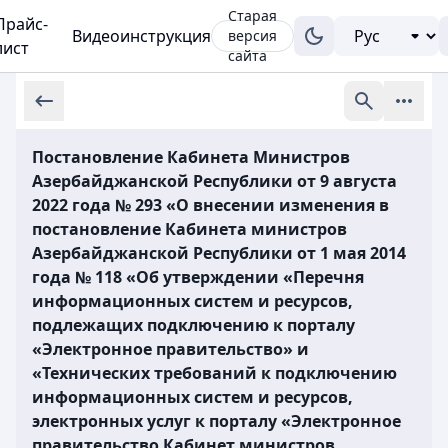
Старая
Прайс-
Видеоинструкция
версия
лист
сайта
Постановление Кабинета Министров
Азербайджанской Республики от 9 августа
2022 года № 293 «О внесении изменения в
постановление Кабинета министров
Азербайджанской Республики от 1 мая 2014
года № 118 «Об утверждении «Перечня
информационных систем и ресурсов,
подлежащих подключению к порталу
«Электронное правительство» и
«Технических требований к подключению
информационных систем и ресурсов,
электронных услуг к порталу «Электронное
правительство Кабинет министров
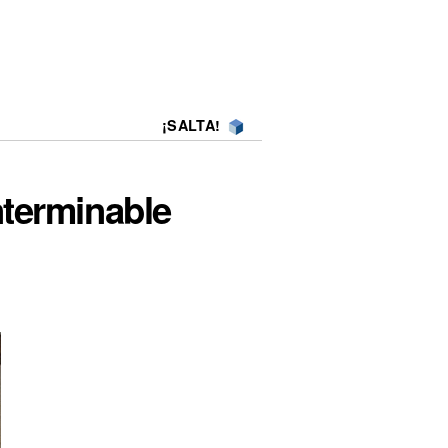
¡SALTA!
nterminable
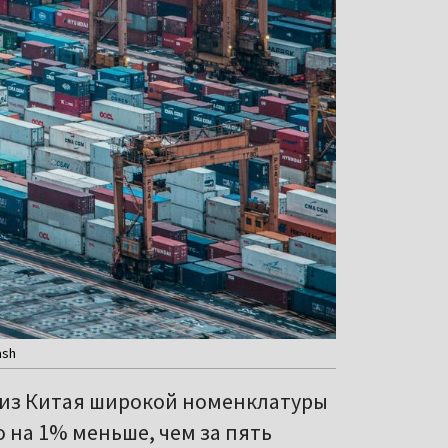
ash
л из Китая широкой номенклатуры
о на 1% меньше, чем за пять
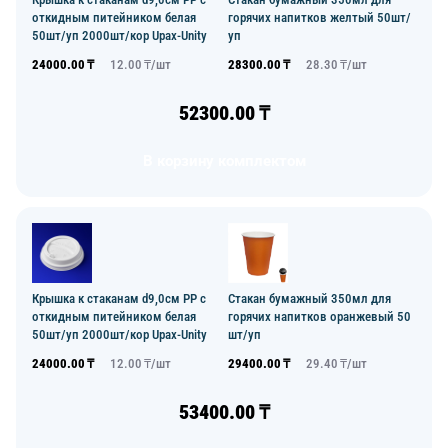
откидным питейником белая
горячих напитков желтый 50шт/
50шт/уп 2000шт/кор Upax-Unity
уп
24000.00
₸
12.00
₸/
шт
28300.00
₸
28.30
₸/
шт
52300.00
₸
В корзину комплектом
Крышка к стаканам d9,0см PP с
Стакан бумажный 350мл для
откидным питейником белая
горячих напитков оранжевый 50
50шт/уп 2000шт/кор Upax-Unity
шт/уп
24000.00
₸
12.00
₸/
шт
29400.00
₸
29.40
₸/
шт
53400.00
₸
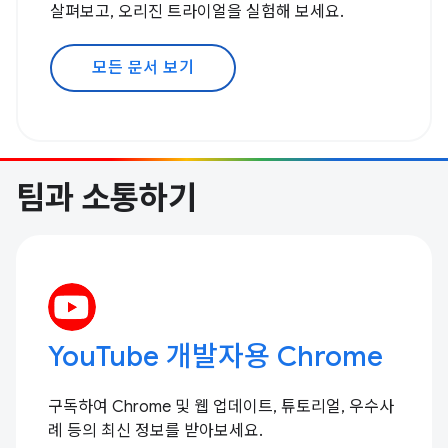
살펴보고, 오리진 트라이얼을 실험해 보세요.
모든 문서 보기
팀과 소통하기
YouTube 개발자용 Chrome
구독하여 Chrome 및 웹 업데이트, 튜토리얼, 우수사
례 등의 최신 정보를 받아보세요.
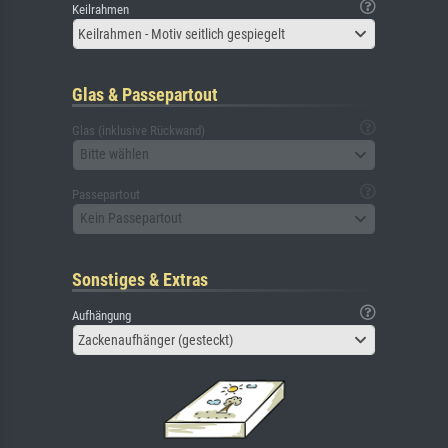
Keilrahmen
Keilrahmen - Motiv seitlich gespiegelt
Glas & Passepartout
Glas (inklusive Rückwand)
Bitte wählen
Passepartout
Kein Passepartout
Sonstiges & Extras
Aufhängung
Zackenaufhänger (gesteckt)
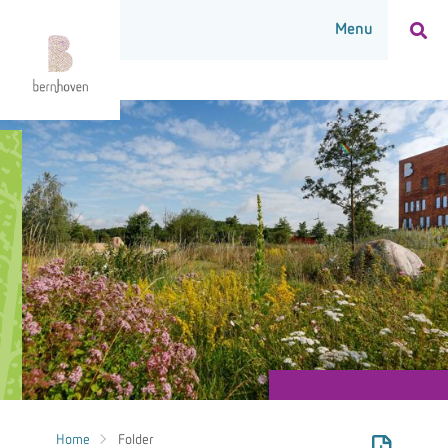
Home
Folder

• [What the task requires]:
Pick out every line above that contains the string "Keilrahmen" and copy each one.

• [Task result]:
Keilrahmen
Keilrahmen - Motiv seitlich gespiegelt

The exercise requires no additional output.